Start of DOCUMENT TEXT

Would you allow this? Opinions?

iVillage Member
Registered: 11-04-2004
Would you allow this? Opinions?
8
Fri, 12-16-2005 - 11:51pm

Ok dd is l8 and bf is also l8 and attends college just 20 minutes away in same state. A really quick drive. They are on the phone all the of the time, so they don't get to see each other often not eveyday but he does come in alot during the week.

Here is the deal ...he works until 12 12 30 p.m. My DH sees absolutely nothing wrong with him coming over at this hour. I do !! They huddle in the office with the door locked and closed (DH brainstorm) and they wait till everyone is in bed then come downstairs, and he will stay, at times till 3 00 AM!!!!

I have a problem with this for a muliplicity of reasons if curfew is 12 or 1 it does not mean it's continued here. DH argument is they are here, not out gettin drunk in some god forsaken place. I just think it is a matter of respecting the house, us and the time.

they just saw each other day before yesterday, will see each other for bfast tomorrow mid a.m. and then stay out till like 3 00 p.m. till work starts again. DD complained there is no privacy for them, so what does he do, offer them his office with door shut, and locked which imo is bs. Again, when everyone is in bed, they come downstairs to main room to "watch tv" LOl...not.

Would anyone allow your kids to have guests at this ridiculous hour. My dh really is over the top on saying yes to just about everything with her. Too much ..and btw the boy's parents are not too happy that dd has NO guidelines or cut off times either they find it crazy, as do i.

Thanks sooo much

iVillage Member
Registered: 03-25-2003
Sat, 12-17-2005 - 12:19am

At 18 there isn't much you can do without pushing her away and she'll soon be in her own place or find another place to go.

End of DOCUMENT TEXT

= APPLY WHAT YOU READ =
1/ Summarize the forum thread in two sentences.
2/ According to the forum thread, how far away is the boyfriend's college?
The records aren't needed for the tasks about the forum thread.

Start of RECORDED DATA

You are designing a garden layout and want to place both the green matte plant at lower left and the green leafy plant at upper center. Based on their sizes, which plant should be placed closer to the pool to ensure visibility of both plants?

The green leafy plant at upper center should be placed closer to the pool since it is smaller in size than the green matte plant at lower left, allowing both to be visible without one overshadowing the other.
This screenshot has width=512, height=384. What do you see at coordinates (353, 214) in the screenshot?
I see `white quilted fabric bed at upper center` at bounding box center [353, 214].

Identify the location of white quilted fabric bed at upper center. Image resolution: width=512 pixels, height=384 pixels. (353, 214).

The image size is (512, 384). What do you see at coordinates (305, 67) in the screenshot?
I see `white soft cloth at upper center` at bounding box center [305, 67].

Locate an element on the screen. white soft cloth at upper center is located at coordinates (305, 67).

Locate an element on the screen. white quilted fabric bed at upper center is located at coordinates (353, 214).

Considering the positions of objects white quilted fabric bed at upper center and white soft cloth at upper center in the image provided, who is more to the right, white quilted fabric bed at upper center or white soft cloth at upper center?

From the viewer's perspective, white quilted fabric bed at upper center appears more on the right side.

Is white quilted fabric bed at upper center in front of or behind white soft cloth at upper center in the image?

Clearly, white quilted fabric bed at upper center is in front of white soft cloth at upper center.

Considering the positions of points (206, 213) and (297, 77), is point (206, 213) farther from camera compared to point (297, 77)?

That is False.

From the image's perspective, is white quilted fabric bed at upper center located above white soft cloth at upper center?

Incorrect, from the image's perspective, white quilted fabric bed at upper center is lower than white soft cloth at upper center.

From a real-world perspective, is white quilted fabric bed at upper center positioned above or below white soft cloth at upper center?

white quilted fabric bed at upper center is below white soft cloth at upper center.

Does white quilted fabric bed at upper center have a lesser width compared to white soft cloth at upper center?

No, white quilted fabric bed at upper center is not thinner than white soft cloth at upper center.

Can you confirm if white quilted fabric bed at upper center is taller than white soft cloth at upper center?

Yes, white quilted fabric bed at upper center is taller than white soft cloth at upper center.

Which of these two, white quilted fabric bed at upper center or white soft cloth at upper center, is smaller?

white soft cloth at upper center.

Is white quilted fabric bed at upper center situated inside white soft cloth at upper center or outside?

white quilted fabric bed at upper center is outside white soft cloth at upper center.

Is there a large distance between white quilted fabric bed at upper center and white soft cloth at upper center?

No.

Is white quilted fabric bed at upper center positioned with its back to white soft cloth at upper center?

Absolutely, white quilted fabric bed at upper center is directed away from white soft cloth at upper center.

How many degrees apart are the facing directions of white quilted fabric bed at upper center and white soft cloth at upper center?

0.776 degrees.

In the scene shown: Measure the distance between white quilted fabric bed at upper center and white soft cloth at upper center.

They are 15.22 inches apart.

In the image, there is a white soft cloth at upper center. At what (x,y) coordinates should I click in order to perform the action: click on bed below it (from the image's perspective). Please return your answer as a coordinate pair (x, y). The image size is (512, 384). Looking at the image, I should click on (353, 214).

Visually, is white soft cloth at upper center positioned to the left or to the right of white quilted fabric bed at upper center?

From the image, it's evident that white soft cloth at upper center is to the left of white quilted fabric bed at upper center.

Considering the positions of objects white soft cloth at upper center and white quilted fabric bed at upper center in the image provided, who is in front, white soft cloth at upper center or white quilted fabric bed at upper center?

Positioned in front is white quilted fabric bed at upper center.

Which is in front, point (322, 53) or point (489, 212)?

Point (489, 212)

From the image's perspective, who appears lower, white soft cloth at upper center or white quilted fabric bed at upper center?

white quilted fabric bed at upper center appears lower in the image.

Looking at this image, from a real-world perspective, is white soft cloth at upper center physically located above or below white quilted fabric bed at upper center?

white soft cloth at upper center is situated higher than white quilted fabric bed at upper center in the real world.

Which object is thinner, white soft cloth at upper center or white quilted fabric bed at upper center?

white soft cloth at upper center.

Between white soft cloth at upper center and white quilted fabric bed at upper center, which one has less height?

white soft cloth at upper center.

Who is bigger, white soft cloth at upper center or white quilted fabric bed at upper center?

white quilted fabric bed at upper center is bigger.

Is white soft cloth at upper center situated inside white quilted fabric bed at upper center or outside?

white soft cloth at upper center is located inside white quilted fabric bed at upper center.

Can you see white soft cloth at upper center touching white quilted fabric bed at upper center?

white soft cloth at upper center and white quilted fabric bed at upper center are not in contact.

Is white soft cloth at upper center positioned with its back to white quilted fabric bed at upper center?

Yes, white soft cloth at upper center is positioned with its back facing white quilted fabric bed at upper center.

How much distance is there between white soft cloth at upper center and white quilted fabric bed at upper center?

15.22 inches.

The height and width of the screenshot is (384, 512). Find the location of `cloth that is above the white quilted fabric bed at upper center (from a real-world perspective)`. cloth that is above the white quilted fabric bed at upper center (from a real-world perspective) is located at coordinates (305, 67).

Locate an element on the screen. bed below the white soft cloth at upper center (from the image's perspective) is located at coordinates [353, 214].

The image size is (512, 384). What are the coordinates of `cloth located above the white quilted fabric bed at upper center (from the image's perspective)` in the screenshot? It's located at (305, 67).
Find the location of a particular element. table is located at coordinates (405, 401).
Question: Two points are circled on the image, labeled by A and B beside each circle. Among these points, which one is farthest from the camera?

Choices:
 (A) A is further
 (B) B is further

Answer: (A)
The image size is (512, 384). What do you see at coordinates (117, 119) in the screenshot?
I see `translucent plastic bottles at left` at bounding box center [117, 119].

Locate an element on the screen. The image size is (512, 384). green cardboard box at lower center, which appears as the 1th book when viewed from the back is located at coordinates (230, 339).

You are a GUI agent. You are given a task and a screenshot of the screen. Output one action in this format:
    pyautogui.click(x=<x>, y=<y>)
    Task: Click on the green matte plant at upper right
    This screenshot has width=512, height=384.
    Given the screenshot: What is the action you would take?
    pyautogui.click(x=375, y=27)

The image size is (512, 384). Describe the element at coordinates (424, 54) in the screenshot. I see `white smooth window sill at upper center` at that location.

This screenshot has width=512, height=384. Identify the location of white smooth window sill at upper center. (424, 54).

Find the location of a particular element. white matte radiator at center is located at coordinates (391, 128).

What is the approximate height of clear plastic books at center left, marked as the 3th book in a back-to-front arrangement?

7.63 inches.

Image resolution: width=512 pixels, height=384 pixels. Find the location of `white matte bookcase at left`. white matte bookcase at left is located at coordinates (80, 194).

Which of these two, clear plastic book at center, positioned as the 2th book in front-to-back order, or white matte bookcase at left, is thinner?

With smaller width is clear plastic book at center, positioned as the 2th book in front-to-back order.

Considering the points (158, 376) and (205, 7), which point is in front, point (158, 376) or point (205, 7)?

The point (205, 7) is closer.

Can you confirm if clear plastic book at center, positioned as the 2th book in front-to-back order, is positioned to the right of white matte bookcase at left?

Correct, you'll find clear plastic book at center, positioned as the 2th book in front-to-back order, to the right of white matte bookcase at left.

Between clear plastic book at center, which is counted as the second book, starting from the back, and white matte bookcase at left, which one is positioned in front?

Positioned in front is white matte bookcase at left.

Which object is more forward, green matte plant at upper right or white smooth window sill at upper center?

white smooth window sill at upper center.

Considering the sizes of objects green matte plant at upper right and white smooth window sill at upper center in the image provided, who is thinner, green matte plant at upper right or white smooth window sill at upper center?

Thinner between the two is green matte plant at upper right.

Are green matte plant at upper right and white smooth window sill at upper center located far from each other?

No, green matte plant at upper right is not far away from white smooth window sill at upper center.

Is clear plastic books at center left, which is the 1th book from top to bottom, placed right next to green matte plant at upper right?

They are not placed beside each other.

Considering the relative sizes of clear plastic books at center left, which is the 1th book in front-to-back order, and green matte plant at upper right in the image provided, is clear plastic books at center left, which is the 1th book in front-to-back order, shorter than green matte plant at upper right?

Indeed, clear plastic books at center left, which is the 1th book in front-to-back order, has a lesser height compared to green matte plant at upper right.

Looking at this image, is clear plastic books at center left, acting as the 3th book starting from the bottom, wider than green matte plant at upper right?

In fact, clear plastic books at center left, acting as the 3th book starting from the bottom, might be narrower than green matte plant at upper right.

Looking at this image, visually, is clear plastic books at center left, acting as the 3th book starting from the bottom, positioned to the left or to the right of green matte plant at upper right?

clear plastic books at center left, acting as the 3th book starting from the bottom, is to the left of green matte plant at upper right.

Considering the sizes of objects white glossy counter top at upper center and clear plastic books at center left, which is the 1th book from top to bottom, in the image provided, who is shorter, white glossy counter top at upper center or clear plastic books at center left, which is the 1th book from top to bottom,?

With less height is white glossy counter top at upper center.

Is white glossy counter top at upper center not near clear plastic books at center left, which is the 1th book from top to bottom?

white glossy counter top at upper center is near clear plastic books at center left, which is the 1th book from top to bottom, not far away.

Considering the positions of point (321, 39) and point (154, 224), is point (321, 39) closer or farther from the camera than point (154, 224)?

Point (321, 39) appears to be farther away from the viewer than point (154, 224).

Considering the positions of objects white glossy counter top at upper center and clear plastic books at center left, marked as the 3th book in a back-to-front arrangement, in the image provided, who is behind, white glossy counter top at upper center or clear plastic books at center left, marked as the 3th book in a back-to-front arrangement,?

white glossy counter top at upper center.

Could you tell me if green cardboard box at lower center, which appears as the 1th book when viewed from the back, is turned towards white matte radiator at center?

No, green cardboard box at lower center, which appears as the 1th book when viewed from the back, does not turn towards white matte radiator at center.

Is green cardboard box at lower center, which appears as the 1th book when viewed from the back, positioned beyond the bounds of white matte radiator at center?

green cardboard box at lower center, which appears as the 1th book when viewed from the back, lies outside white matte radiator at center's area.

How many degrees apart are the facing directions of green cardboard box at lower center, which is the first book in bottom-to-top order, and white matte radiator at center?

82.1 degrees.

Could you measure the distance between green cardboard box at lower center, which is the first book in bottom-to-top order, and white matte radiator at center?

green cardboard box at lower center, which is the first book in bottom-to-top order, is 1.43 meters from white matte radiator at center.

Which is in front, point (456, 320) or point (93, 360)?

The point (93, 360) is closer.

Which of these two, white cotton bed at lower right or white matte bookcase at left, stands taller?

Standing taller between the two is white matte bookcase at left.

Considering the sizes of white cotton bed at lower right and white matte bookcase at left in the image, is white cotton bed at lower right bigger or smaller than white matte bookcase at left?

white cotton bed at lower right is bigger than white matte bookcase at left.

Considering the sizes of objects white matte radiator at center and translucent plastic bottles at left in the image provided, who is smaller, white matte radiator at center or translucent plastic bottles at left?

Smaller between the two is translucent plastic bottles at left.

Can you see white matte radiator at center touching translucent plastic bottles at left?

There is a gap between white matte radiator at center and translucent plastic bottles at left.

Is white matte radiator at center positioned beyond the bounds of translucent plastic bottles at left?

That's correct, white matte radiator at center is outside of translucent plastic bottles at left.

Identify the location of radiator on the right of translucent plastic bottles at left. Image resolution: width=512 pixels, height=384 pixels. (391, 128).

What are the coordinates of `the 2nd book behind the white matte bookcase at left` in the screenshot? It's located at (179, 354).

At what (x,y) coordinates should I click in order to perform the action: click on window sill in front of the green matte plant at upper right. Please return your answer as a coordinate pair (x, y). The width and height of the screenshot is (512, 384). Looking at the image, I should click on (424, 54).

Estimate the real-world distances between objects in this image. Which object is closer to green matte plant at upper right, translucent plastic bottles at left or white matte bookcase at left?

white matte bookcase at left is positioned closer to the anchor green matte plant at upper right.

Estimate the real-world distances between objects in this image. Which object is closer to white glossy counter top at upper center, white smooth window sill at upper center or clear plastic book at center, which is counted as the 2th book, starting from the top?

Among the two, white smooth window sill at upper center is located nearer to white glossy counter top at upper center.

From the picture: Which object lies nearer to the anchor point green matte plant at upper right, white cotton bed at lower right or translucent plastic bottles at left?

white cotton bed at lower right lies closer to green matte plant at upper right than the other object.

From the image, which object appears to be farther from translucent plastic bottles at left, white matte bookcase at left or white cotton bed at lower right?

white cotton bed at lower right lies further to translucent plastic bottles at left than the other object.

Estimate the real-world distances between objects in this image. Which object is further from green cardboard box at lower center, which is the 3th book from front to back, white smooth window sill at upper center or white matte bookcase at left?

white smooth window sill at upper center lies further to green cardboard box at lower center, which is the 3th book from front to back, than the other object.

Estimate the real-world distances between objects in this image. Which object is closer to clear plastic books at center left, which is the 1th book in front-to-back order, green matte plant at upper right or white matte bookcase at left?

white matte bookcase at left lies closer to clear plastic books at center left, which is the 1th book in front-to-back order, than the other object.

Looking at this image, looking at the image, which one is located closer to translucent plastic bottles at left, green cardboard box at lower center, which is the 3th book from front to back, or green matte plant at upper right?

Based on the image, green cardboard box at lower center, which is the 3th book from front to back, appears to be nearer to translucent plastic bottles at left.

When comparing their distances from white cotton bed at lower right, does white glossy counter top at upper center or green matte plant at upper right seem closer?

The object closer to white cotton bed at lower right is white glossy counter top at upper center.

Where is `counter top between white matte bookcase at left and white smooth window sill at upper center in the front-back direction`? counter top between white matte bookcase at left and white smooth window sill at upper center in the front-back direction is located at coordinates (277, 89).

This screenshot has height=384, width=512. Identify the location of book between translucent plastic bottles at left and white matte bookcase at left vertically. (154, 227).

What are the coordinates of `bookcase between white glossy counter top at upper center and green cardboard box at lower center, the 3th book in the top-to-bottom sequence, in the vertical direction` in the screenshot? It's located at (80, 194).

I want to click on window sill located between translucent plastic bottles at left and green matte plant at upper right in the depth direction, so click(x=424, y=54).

End of RECORDED DATA

= REPLIES =
1/ A parent writes that the 18-year-old daughter's boyfriend comes over after work and sometimes stays until 3:00 AM, and that the father sees nothing wrong with it and has even given the couple his office with the door locked. The parent believes it is a matter of respecting the house and the time, while a reply says that at 18 there isn't much to be done without pushing the daughter away.

2/ It is 20 minutes away, in the same state.